B. In the performance of the actuarial
study, the independent actuary shall employ sound actuarial principles.
[13.21.2.18
NMAC – N/E, 3/01/2019; Rp, 13.21.2.18 NMAC, 4/30/2019]
13.21.2.19 SURCHARGES:
A. For a health care provider other
than a hospital or outpatient care facility, the superintendent shall determine
surcharges based on classifications and categories of medical malpractice
liability risks underwritten by the fund with respect to practice type or
specialties as determined and specified in an actuarial study pursuant to this
rule.
B. For a hospital or outpatient care
facility, the superintendent shall determine surcharges considering the process
or directions specified in an actuarial study, pursuant to this rule.
C. Surcharges, rates and
classifications used, assessed, imposed or collected by the fund prior to the
effective date of these rules shall remain valid and effective until superseded
by order issued pursuant to 13.21.4 NMAC, or for 180 days after the effective
date of these rules, whichever first occurs.
Subsequent adoption or amendment of surcharges, rates and
classifications shall be effective only upon issuance of an order pursuant to
13.21.4 NMAC.
[13.21.2.19
NMAC – N/E, 3/01/2019; Rp, 13.21.2.19 NMAC, 4/30/2019]
13.21.2.20 PAYMENT OF SURCHARGES:
A. An insured health care provider must
pay the applicable surcharge to the medical malpractice liability insurer
within 30 days of the inception of coverage, and within 30 days of the inception
of each period of renewal coverage;
B. A self-insured health care provider
must pay the applicable surcharge within 30 days of the requested date for
admission into the fund, and within 30 days of the inception of each renewal
period.
[13.21.2.20
NMAC – N/E, 3/01/2019; Rp, 13.21.2.20 NMAC, 4/30/2019]
13.21.2.21 ADMISSION DATE:
A. A health care provider who
applied for admission to the fund prior to the effective date of these rules,
and who was approved for admission prior to the effective date of these rules,
shall be admitted to the fund as of the date of the prior application.

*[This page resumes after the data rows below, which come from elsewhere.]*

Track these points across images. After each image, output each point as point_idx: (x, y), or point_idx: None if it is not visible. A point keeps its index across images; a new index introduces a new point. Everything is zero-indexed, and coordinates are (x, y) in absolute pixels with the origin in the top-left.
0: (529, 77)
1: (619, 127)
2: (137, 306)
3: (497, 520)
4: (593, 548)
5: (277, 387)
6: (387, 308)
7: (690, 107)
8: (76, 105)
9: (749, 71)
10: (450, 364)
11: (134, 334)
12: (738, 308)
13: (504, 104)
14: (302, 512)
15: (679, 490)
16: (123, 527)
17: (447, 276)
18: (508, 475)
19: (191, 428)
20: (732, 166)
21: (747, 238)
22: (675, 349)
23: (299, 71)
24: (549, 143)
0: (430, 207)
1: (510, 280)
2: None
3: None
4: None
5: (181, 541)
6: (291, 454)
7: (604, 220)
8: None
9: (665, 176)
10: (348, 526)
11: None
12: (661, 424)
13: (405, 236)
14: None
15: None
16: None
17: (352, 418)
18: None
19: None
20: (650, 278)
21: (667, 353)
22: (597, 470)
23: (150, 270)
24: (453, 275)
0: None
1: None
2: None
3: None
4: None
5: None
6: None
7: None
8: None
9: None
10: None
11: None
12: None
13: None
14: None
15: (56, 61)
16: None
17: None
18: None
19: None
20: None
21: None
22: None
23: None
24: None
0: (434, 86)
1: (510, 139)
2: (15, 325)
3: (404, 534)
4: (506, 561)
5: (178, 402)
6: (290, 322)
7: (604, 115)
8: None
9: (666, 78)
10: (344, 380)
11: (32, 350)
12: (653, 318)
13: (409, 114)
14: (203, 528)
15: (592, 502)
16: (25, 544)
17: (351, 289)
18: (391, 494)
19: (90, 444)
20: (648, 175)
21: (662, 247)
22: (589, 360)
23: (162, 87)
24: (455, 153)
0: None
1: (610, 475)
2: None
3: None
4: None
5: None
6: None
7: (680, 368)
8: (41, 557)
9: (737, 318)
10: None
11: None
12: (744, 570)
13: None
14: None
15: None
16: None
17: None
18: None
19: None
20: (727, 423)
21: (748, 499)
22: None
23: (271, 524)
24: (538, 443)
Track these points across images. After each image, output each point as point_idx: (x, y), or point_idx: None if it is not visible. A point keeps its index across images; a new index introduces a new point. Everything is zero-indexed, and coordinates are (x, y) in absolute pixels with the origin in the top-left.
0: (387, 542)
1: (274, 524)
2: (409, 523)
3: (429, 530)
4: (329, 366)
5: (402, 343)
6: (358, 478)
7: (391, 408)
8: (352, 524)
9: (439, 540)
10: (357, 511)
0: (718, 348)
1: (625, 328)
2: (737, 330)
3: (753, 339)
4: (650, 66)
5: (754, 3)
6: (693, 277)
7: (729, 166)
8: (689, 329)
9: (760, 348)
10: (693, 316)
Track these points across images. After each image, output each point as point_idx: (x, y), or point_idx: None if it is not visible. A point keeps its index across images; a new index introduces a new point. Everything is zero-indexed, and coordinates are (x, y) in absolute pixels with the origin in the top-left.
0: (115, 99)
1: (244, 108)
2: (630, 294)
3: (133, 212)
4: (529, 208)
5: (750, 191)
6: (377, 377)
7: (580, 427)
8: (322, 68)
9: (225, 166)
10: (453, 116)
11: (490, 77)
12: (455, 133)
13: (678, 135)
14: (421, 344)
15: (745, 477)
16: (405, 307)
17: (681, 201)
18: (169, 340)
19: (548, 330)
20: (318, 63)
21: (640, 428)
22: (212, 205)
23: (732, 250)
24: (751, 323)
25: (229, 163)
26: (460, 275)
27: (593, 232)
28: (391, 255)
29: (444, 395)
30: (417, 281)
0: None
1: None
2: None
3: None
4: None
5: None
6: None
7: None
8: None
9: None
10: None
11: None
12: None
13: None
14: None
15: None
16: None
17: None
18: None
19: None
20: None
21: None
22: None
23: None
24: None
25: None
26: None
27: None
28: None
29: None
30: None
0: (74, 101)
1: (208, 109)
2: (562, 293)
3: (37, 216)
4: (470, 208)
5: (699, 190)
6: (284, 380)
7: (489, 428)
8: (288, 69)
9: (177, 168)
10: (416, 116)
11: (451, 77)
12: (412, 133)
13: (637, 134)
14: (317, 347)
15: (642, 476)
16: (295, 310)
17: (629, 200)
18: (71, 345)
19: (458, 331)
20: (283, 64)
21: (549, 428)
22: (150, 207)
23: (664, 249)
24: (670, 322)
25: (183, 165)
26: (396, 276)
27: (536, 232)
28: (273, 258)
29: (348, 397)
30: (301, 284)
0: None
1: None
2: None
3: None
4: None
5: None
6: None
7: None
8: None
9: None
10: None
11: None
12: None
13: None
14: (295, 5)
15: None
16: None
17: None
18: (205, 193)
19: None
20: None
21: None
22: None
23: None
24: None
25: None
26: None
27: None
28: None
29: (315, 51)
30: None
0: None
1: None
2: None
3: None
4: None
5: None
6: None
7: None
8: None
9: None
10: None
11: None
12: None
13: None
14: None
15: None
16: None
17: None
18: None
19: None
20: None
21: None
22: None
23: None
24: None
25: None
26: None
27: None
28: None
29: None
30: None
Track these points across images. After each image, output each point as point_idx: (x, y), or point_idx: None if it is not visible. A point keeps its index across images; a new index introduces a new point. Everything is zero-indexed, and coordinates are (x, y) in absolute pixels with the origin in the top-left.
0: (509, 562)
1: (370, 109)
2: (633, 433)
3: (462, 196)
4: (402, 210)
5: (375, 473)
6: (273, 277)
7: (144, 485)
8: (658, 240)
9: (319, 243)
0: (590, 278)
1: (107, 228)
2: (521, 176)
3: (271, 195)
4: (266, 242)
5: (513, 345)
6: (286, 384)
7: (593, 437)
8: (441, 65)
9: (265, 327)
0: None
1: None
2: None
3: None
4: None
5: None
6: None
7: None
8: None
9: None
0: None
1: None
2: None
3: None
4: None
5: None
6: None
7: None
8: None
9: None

B. A health care provider whose first
application for admission to the fund is made after the effective date of these
rules, and who is approved for admission pursuant to these rules, will be
admitted to the fund as of the date of initial application.
C. Under
Sections A and B of this Section, the admission date for an insured health care
provider who applies to participate in the fund, and who pays all applicable surcharges
to the fund, within 60 days of the inception of the base coverage, shall relate
back to the inception date of the base coverage.
[13.21.2.21
NMAC – N/E, 3/01/2019; Rp, 13.21.2.21 NMAC, 4/30/2019]
History of
13.21.2 NMAC:
13.21.2
NMAC, Qualifications and Admissions, effective 3/1/2019.
History of Repealed Material:
13.21.2
NMAC, Qualifications and Admissions, filed 3/1/2019 was repealed and replaced
by 13.21.2 NMAC, Qualifications and Admissions, effective 4/30/2019.